--- WORK INSTRUCTIONS ---
• A. Answer these questions using the text about bird sightings:
(i) Which birds were close by in East 90 while the owls stayed far off?
(ii) What did the eagles at Cattle Point use to soar along the cliff tops?
(iii) In which direction did the osprey over Lake Washington gradually drift?
• B. Write the next part of the text about bird sightings, picking up after its final sentence.

My Skagit trip was primarily looking for geese, but I was also going to see whether the short-eared owls were back out and about. I ended up in East 90 again which has a solid reputation for the owls. As I pulled up, various other raptors were flying very close by, so I knew the chances of seeing stuff were going to be good. Unfortunately, the owls were not playing ball. There were loads of them flying but they seemed to have staked out their interests further across the fields and away from the road. The northern harriers were the ones close by. The owls seemed to be wheeling about each other off in the distance so I had to make do with longer range images of them and get some of the other residents instead.
My visit to Cattle Point in search of foxes had me trekking along the cliff tops hoping to spot some creatures on the prowl. I met a local couple that suggested they normally saw foxes further along the coast and so I headed that way. As I kept moving, I did get some wildlife encounters but it was with bald eagles rather than foxes. They were soaring along the cliff tops using the updrafts. At one point, one popped up over the edge close to me and stared at me briefly before gliding on. I was too slow to pick up the camera and instead watched it fly by. I did catch some of its compatriots later in my walk, though. If I’m not getting foxes, eagles are okay but I can get them at home!
I spent the Friday of Seafair down at the shore of Lake Washington watching the flying demonstrations (and taking the occasional work call). The planes weren’t the only aviators over the lake though. Despite a TFR being in place, a local osprey decided to ignore it and cruise along the shore line. I never saw it actually dive after any prey for the whole time I was there. Instead it would just start towards the south end and gradually drift northwards. After it had completed the leg, it would return to the start and repeat the process.
Fortunately, it was very close to the shore and nowhere near the display box so there was no risk being posed to the performers in the show. However, it was quite a distraction to everyone around where I was and we would turn to watch it rather than the display aircraft each time it came through. Initially it was a little offshore and a bit of a reach with the long lens but it came progressively closer in and was right overhead on a number of occasions.

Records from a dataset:

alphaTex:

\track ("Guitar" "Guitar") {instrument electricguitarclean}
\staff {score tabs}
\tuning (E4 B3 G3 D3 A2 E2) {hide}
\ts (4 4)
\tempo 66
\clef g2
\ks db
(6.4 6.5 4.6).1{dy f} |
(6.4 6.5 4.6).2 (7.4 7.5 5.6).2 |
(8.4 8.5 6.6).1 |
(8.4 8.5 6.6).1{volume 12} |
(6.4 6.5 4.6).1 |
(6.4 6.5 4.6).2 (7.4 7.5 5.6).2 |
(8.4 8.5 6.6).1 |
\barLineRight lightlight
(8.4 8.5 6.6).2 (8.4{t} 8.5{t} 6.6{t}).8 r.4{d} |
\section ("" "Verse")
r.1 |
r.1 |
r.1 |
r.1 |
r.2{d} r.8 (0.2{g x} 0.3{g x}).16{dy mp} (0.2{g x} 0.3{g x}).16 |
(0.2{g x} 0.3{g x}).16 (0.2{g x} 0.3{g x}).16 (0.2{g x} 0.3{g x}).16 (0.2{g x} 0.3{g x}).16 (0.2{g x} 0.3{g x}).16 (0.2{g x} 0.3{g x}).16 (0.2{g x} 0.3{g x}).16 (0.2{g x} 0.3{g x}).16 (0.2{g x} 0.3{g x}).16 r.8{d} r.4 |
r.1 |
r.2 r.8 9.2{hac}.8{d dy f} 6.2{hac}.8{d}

--- RESPONSES BY TASK ---
• A.
(i) The northern harriers.
(ii) The updrafts.
(iii) Northwards.

• B.
There is a log in the water in Juanita Bay that is just above the surface. It provides a good spot for the eagles to land when they want a drink and need to clean themselves. It is a bit far from the viewing platforms but you still get a good look at them as they rest and sort themselves out. Watching wildlife do things like this seems perfectly normal but, I think law enforcement might be involved if it were humans!
There is a resident pair of bald eagles in Juanita Bay. Originally, I had got some shots of the two of them which were going to be the basis for this post. Since then, I have seen them a bunch of times. They have been flying around together, swooping across the bay and hanging out on the osprey perch to either eat their food or watch for the next meal. I figured I could just share a bunch of photos of them either together or individually. Enjoy…
I never fail to be amazed at the crap that large birds of prey take from smaller birds. The eagles fly around here with crows and other birds swooping in at them and trying to drive them away. The strangest part is that the eagles barely do anything about it. I have seen how agile an eagle can be in flight and a rapid turn to point some talons at an incoming crow is well within their capability but they just don’t bother. I was down south of Seattle recently and heard the familiar call of a bald eagle (not as cool as you might think). It was sitting on a tree top. Crows were coming in to hassle it regularly and it barely flinched. I shot a small video clip to show the crows working as a pair and that is included below.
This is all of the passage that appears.